そこでしばらく時間を潰し、店内で販売されていたかんころ餅を大量に購入して店を出た。お兄さんはわざわざ外に出てお見送りをしてくれる。
「よかったらまた遊びに来てください」
「ぜひ。コーヒーもすごく美味しかったです。ごちそうさまです」
「よかった。また遊びに来てください」
一礼して車に乗り込む。お兄さんの微笑みは控えめではあったけど、嘘偽りないことがよく分かるものだった。往路では緊張感が車内を占めていたけども、それもすっかり薄まっていた。
──明日、早朝インスタライブやります。
その晩、宿の個室で海の写真と共にSNSでそう呟くや否や、央ちゃんから電話がかかってきて、「今どこにいるんだ?」と訊かれた。五島列島と答えたら、電話の向こうで首を傾げている──多分。見えないから分からないけど、うーん、という央ちゃんの声からそう感じた。

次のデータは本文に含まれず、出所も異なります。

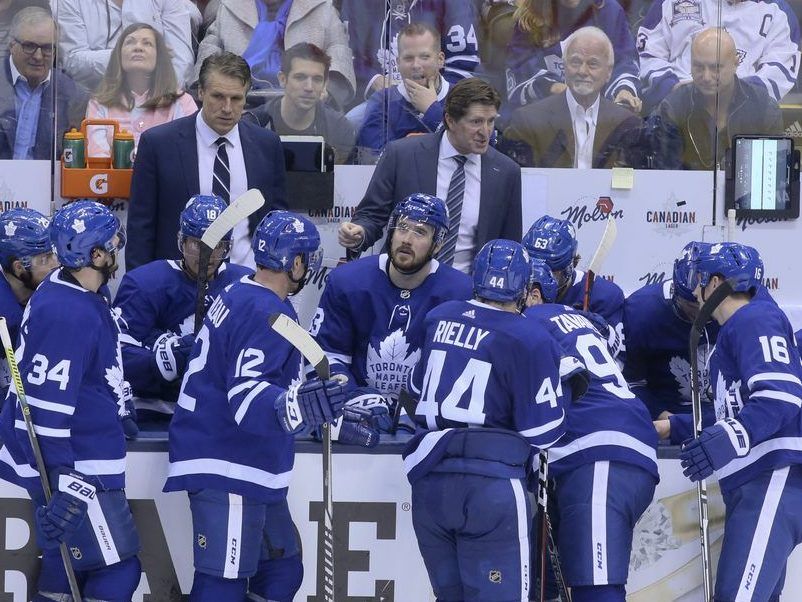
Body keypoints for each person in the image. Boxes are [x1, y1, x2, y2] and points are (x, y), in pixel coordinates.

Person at [164, 210, 358, 601]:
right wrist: (299, 406)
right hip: (228, 460)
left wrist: (328, 418)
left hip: (243, 461)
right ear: (297, 262)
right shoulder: (265, 310)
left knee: (282, 569)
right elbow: (248, 399)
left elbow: (274, 384)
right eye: (308, 256)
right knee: (222, 584)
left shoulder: (239, 290)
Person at [403, 239, 585, 600]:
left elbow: (413, 389)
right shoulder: (530, 336)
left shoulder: (438, 316)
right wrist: (563, 390)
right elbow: (544, 432)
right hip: (491, 489)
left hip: (430, 485)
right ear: (523, 285)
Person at [0, 200, 141, 601]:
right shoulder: (67, 311)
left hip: (81, 457)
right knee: (119, 568)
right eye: (111, 242)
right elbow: (44, 410)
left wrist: (119, 401)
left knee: (66, 570)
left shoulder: (75, 291)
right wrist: (64, 482)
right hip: (79, 465)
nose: (118, 246)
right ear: (95, 254)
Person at [655, 242, 802, 601]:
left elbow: (780, 395)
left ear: (717, 281)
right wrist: (675, 426)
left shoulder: (755, 318)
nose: (694, 289)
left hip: (774, 476)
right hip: (757, 479)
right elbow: (736, 413)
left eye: (699, 279)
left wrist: (732, 436)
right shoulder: (733, 335)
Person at [524, 259, 658, 602]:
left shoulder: (530, 320)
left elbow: (565, 389)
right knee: (559, 579)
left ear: (534, 295)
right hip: (608, 448)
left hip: (600, 450)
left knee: (597, 587)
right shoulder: (575, 320)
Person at [339, 77, 522, 274]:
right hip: (404, 282)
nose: (485, 132)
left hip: (467, 292)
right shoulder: (402, 155)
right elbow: (371, 215)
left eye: (491, 121)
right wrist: (359, 233)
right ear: (450, 120)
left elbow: (509, 245)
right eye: (476, 122)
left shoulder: (505, 172)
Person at [127, 52, 288, 271]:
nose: (227, 108)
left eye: (236, 99)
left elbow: (276, 222)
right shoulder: (158, 144)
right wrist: (140, 289)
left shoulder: (267, 145)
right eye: (218, 96)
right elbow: (141, 229)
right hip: (177, 287)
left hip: (246, 286)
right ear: (201, 92)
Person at [312, 194, 472, 411]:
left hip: (424, 422)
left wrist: (419, 412)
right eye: (403, 227)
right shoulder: (347, 281)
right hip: (355, 414)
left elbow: (461, 372)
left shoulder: (461, 294)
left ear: (438, 245)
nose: (407, 239)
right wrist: (353, 398)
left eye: (420, 232)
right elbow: (326, 354)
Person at [113, 195, 252, 423]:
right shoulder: (145, 284)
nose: (208, 255)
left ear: (228, 246)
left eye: (217, 245)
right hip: (158, 411)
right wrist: (160, 361)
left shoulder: (244, 285)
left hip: (222, 413)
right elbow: (114, 355)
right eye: (198, 244)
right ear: (182, 241)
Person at [503, 26, 641, 169]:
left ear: (609, 72)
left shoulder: (627, 124)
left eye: (592, 64)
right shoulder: (529, 121)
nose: (582, 71)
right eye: (575, 62)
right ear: (564, 66)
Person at [650, 27, 785, 170]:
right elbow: (664, 174)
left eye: (715, 68)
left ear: (736, 64)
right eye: (698, 67)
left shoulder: (763, 107)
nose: (706, 77)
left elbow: (775, 172)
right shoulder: (672, 108)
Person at [638, 0, 800, 113]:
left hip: (741, 116)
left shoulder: (778, 13)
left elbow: (778, 73)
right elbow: (648, 55)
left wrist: (733, 95)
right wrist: (672, 88)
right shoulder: (669, 3)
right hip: (674, 108)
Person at [193, 0, 356, 109]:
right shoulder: (228, 7)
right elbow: (209, 51)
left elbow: (339, 52)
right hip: (238, 105)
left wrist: (327, 89)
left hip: (306, 107)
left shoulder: (323, 8)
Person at [622, 242, 718, 421]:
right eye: (692, 305)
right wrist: (667, 420)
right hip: (666, 415)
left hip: (726, 414)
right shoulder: (643, 312)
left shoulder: (743, 306)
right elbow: (632, 381)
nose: (701, 311)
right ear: (676, 293)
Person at [505, 0, 641, 113]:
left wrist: (623, 91)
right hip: (545, 122)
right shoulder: (530, 16)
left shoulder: (609, 10)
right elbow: (520, 70)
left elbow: (624, 61)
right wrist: (553, 88)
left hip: (600, 120)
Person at [85, 22, 198, 157]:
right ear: (118, 55)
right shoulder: (99, 102)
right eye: (130, 42)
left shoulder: (182, 102)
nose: (138, 47)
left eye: (147, 43)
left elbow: (188, 153)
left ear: (159, 56)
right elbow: (97, 158)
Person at [341, 0, 480, 108]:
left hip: (438, 102)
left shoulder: (453, 3)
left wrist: (437, 97)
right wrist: (373, 79)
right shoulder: (358, 3)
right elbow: (348, 54)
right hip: (380, 103)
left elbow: (464, 62)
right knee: (352, 124)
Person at [243, 42, 355, 164]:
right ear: (282, 79)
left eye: (317, 79)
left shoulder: (339, 129)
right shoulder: (253, 124)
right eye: (300, 77)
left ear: (325, 84)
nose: (309, 87)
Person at [0, 7, 87, 160]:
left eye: (47, 48)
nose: (38, 56)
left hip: (49, 182)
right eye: (29, 46)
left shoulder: (74, 96)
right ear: (12, 45)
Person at [355, 22, 451, 160]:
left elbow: (478, 147)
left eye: (424, 57)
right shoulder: (382, 102)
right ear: (398, 62)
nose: (416, 65)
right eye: (408, 58)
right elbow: (378, 159)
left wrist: (432, 111)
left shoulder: (462, 95)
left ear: (440, 59)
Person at [522, 214, 625, 340]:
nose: (538, 280)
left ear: (569, 267)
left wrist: (600, 331)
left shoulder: (604, 296)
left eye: (549, 272)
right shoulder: (514, 289)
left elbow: (618, 358)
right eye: (532, 270)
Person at [57, 0, 194, 89]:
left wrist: (163, 95)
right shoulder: (69, 2)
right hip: (93, 101)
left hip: (159, 101)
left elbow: (182, 60)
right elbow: (72, 61)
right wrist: (125, 55)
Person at [0, 207, 58, 399]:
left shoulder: (63, 289)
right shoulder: (6, 315)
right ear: (19, 267)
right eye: (44, 259)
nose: (55, 263)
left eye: (54, 254)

長崎県の島だよ、と補足してあげたら知ってると返ってきたので、どうやら私は余計なお節介をしたのだと気づく。そういうことを訊きたいわけではなさそうだ。
「なんでまた、そんなところに? 結婚式で実家に帰ったんじゃなかったのか」
「昨日テレビで五島列島を見たら行きたくなって」
「……いくら梅でも、それは急すぎだろ」
「まあ、一度行ってみたいって思ってたし。あの、央ちゃん、返事はこの旅行が終わってからでもいいかな」
「……待つのは得意だって言っただろ。梅が納得いくまで考えて」
央ちゃんの優しさがスマホを通してじんわりと耳の奥まで広がっていく。私はそれに全身を預けるわけにはいかないと、きゅっと身体に力が入った。
央ちゃんは私への初恋をもう吹っ切ろうとしている。私が央ちゃんに甘えて返事を長引かせれば長引かせるほど、央ちゃんはまた苦しむ。それは考えるまでもなく、分かる。
どんどん増えていくSNSの「いいね」の数字を眺め、それからベッドの上に四肢を投げ出す。明日、何を弾こうか。これまで弾いてきた曲が浮かんでくるけど、眠りにつくまで決められなかった。もう、朝焼けを見てから考えることにしようと諦めて目を閉じた。